Most VoIP providers have a security page on their website that says "enterprise-grade security" and "bank-level encryption." These phrases mean nothing. Here is what DialPhone actually does — with technical specifics, not marketing language.
Encryption: What We Enforce
| Layer | Standard | Enforcement |
|---|---|---|
| SIP signalling | TLS 1.3 | Mandatory — TLS 1.0/1.1 rejected |
| Voice media | SRTP (AES-128) | Mandatory — unencrypted RTP rejected |
| Recordings at rest | AES-256 | All recordings encrypted before storage |
| Admin portal | HTTPS with HSTS | Certificate pinning, no mixed content |
| API access | OAuth 2.0 + API keys | Rate-limited, IP-restricted optional |
What "mandatory" means: If your phone or softphone attempts to connect without TLS, the connection is refused. There is no fallback to unencrypted SIP. This is a deliberate choice — some older IP phones do not support TLS. We accept that trade-off because security is not optional.
Toll Fraud Prevention: 4 Layers
Layer 1: Registration Security
- Minimum 16-character SIP passwords (auto-generated)
- fail2ban blocks IP after 5 failed registration attempts
- Geographical IP filtering available (restrict registrations to UK only)
Layer 2: Call Policy Engine
- International calling disabled by default
- Per-extension daily spend limits
- Premium-rate numbers blocked globally
- Concurrent call limits per extension
Layer 3: Real-Time Anomaly Detection
- Alert: > 5 international calls in 1 hour (if unusual for that extension)
- Alert: Any call to a known premium-rate range
- Alert: Calls outside business hours to international destinations
- Alert: Registration from a new IP address
Layer 4: Automatic Response
- Extension auto-disabled after spend limit exceeded
- IP auto-blocked after anomaly threshold
- Notification to admin within 60 seconds of any alert
Result: Zero successful toll fraud incidents across our customer base in 24 months. We have blocked 847 attempted attacks.
Data Protection
| Requirement | Our Implementation |
|---|---|
| UK data residency | All recordings stored in UK data centres (London + Manchester) |
| Data retention | Customer-configurable: 30 days to 7 years |
| Right to erasure | Self-service deletion from admin portal |
| Subject Access Requests | Searchable by phone number, date, extension — exportable in WAV/MP3 |
| Data Processing Agreement | Signed with every customer before service starts |
| Annual penetration test | Conducted by CREST-certified firm, results available on request |
What We Publish That Others Don't
| Information | DialPhone | Industry Average |
|---|---|---|
| Real-time status page | Public | 40% of providers |
| Incident postmortems | Published within 72 hours | 15% of providers |
| Measured uptime (not SLA) | Published monthly | 5% of providers |
| Penetration test summary | Available on request | 10% of providers |
| SOC 2 Type II report | Available on request | 30% of providers |
| Security whitepaper | Public download | 20% of providers |
The Audit We Run on Ourselves
Every quarter, we run a security audit against our own infrastructure:
- [ ] SIP brute force test (verify fail2ban triggers correctly)

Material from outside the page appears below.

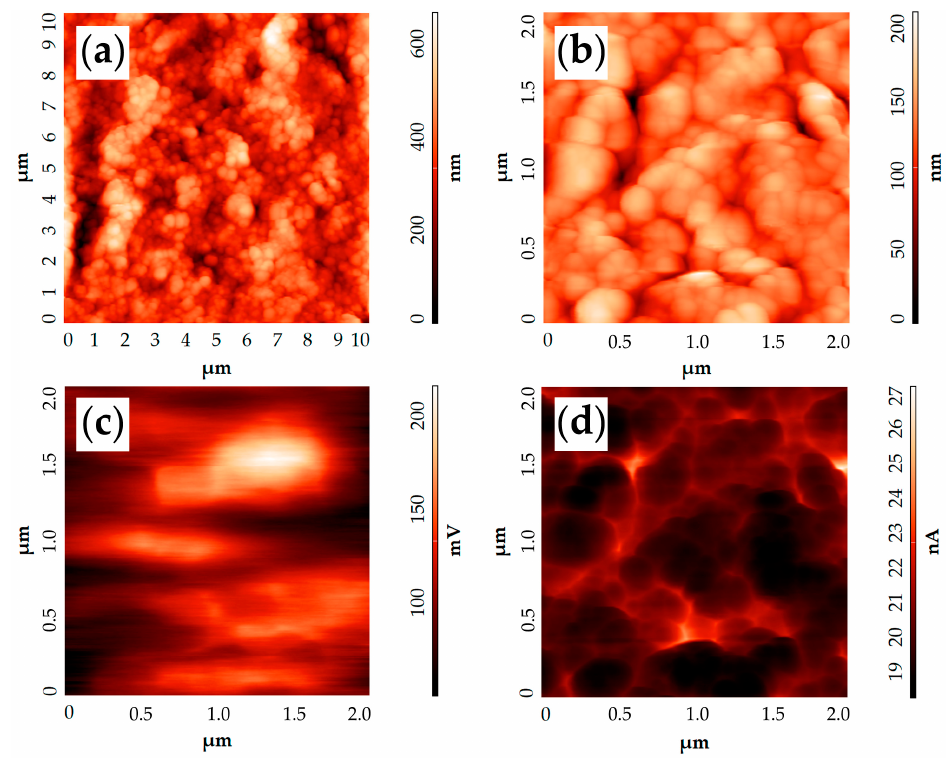
Figure 8. AFM results of the NiO—SDC film under study: ( a , b )—topography; ( c )—surface potential distribution map; ( d )—capacitance gradient map of the “probe tip ‐ sample microregion” capacitor.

- [ ] Attempt unencrypted SIP registration (verify rejection)
- [ ] Attempt call to premium-rate number (verify block)
- [ ] Test toll fraud anomaly detection (verify alert fires)
- [ ] Review all admin portal access logs
- [ ] Verify recording encryption integrity
- [ ] Test data export for SAR compliance
- [ ] Validate backup and disaster recovery
Results are documented and available to enterprise customers under NDA.
Why This Matters
The average cost of a VoIP security incident for a UK SMB is £18,000 (toll fraud + investigation + remediation). The average cost of prevention: £0 (it is included in the service).
Security is not a premium feature at DialPhone. It is the baseline.